What is Computer Science (CS)?
Where ICT and IT focus on the practical side of informatics technologies, computer science deals with its more theoretical aspects. CS is focused on creating new applications for computers. This means that computer scientists must have a deeper understanding of computers, algorithms, programming languages, theory and so on. (Read What Functional Programming Language is Best to Learn Now?)
While ICT professionals are usually technicians, CS specialists are, in fact, engineers and scientists undergoing a rigorous education more often than not. A CS specialist must know at least one (but usually more) programming language such as Python, Java, C++ or HTML.
They must code on a daily basis and know how to using advanced algorithms to invent new tools to transfer and manipulate information. Programmers and software engineers are both CS specialists that focus on creating new tools and apps that will be later used by ICT and IT professionals.
They’re a bit different from computer engineers, though, since CE must build the computer parts and make them work together. Computer scientists are generally concerned with software, operating systems and their implementation and functionality.
CS specialists can be found in a broad range of different environments, ranging from software houses, video game companies, and universities. They can focus on various tasks, such as developing and upgrading operating systems (system engineers), developing and coding apps, video game and tools (application software developers), or programming the code required by a website to work (web designers).
In contrast to ICT operators, however, they are not concerned with the day-to-day application of computer technologies. For example, if a tool’s efficiency must be improved, a CS will work on creating a patch that will upgrade the software, while an IT professional will find a way to improve the way it integrates with the current infrastructure.

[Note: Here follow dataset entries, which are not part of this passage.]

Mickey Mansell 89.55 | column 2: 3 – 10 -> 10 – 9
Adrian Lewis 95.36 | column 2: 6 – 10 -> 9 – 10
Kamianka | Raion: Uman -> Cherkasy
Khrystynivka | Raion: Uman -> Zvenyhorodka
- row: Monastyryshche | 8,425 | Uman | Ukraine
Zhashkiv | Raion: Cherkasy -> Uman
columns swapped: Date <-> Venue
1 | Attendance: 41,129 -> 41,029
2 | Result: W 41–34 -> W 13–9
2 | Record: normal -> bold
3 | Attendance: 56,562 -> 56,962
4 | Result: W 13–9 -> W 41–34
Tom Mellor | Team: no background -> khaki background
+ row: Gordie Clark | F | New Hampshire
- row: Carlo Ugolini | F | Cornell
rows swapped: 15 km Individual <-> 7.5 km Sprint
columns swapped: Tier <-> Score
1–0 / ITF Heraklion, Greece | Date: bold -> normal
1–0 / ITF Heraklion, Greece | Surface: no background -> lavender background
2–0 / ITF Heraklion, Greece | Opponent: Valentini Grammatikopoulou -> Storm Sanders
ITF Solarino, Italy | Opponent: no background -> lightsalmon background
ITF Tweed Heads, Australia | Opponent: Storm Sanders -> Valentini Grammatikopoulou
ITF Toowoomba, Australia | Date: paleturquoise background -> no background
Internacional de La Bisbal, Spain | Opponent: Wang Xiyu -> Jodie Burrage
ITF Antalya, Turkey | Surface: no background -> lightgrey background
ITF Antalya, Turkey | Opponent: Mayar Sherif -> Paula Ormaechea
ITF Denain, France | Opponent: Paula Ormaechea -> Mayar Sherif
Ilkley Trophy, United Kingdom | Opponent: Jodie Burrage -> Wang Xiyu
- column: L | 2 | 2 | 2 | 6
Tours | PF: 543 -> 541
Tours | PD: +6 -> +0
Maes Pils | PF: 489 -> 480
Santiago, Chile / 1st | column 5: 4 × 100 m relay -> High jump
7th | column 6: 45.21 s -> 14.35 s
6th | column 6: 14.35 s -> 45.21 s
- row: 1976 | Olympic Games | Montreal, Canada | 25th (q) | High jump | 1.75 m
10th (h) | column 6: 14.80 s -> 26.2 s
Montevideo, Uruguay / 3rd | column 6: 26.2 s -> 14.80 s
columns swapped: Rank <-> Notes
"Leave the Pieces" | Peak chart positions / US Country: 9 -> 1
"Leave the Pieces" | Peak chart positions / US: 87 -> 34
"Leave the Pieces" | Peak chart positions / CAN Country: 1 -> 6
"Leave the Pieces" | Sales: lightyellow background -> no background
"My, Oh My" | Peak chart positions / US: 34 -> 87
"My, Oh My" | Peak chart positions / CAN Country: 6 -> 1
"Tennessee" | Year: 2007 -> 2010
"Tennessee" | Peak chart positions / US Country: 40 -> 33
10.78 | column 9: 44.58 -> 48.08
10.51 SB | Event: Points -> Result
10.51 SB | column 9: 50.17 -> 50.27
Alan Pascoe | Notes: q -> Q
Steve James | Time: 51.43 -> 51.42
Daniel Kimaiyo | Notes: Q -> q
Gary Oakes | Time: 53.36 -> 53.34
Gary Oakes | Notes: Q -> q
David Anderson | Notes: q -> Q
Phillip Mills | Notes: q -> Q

Again, this is not to say that a computer scientist won’t know how to troubleshoot two conflicting programs or that an ICT professional won’t know how to program. However, each type of professional has a different focus in terms of their educational backgrounds and, as a result, different professional experiences.
It is a bit of an oversimplification, but it's not incorrect to say that computer scientists focus on building programs, while ICT professionals focus on running them.